(Directions): Can you copy out the lines of the data starting at the one containing "ATL: median 47.5, box" and ending at the one containing "MIL: median 43.5, box", both included, reproducing each character for character?

(Provided data):
↓↓↓

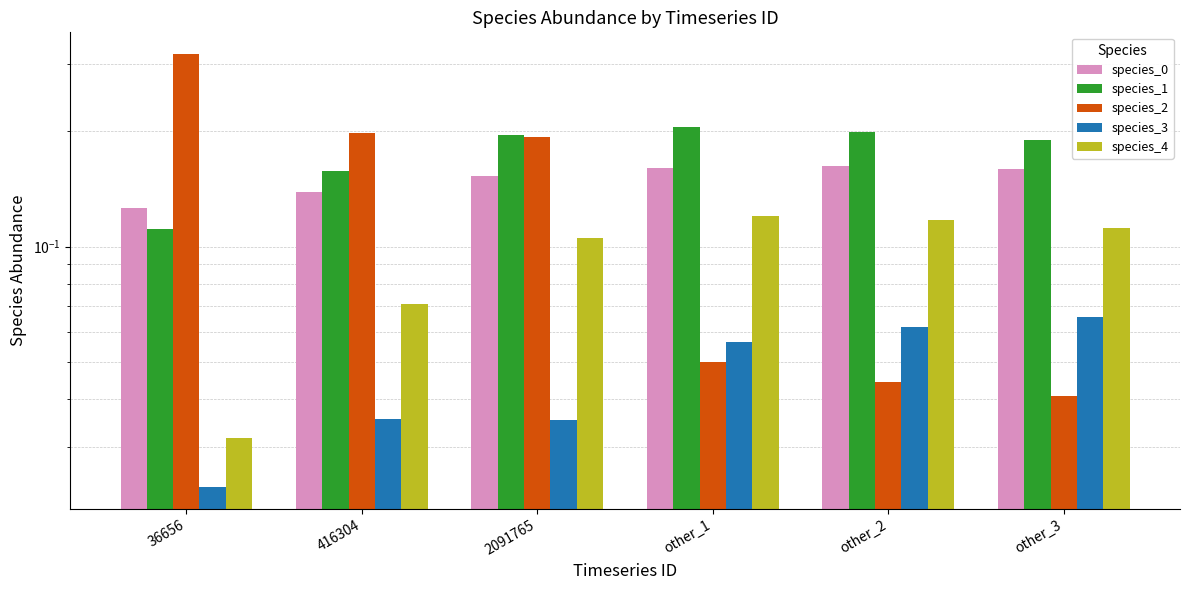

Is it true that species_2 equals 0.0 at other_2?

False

↑↑↑
↓↓↓

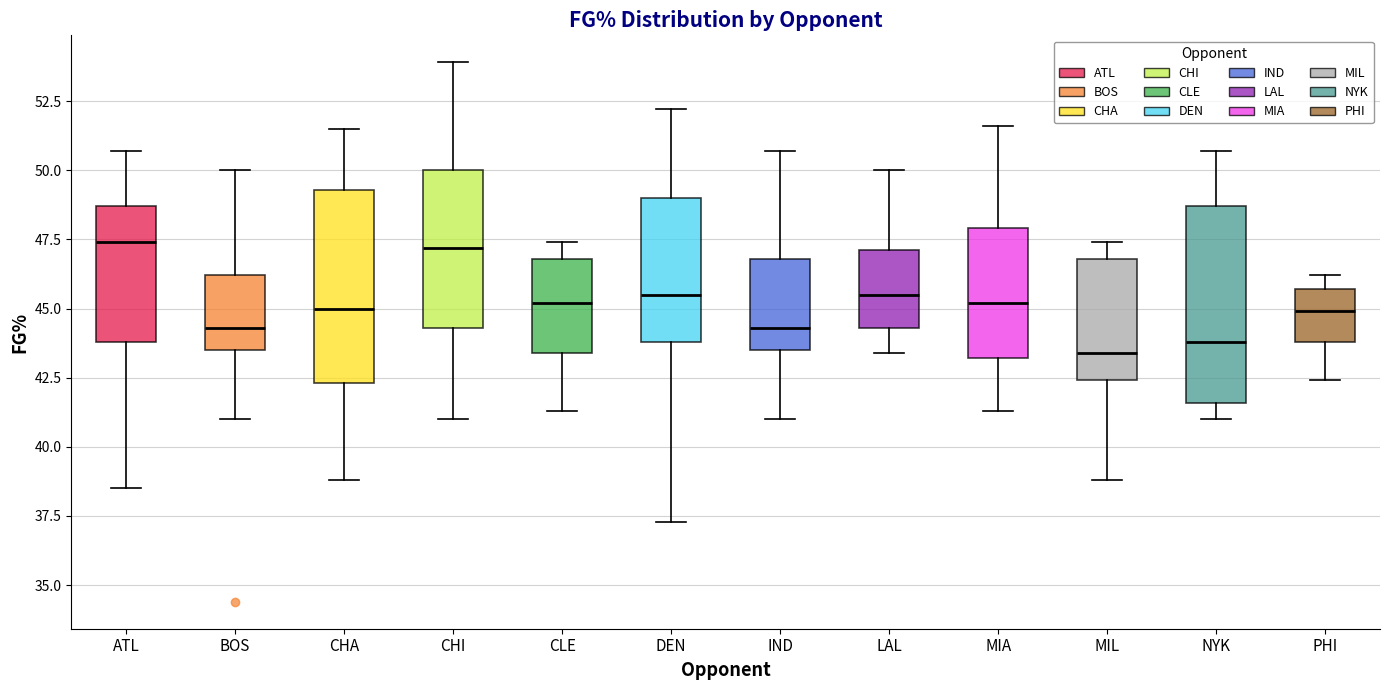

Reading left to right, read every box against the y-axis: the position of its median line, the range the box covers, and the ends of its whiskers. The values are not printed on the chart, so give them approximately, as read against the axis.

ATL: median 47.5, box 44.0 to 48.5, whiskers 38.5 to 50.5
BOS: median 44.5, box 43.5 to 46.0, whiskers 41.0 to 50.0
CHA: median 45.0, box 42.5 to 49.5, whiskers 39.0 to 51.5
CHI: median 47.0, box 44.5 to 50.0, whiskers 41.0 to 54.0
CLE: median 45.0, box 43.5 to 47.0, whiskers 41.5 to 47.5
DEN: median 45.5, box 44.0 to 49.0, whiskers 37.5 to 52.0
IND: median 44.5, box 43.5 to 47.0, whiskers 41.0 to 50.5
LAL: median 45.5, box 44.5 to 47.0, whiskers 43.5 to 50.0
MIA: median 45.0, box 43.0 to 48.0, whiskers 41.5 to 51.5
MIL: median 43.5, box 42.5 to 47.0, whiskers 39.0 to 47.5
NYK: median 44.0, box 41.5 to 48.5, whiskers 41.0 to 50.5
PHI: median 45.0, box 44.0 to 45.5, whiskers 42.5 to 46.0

↑↑↑

(Exercise response):
ATL: median 47.5, box 44.0 to 48.5, whiskers 38.5 to 50.5
BOS: median 44.5, box 43.5 to 46.0, whiskers 41.0 to 50.0
CHA: median 45.0, box 42.5 to 49.5, whiskers 39.0 to 51.5
CHI: median 47.0, box 44.5 to 50.0, whiskers 41.0 to 54.0
CLE: median 45.0, box 43.5 to 47.0, whiskers 41.5 to 47.5
DEN: median 45.5, box 44.0 to 49.0, whiskers 37.5 to 52.0
IND: median 44.5, box 43.5 to 47.0, whiskers 41.0 to 50.5
LAL: median 45.5, box 44.5 to 47.0, whiskers 43.5 to 50.0
MIA: median 45.0, box 43.0 to 48.0, whiskers 41.5 to 51.5
MIL: median 43.5, box 42.5 to 47.0, whiskers 39.0 to 47.5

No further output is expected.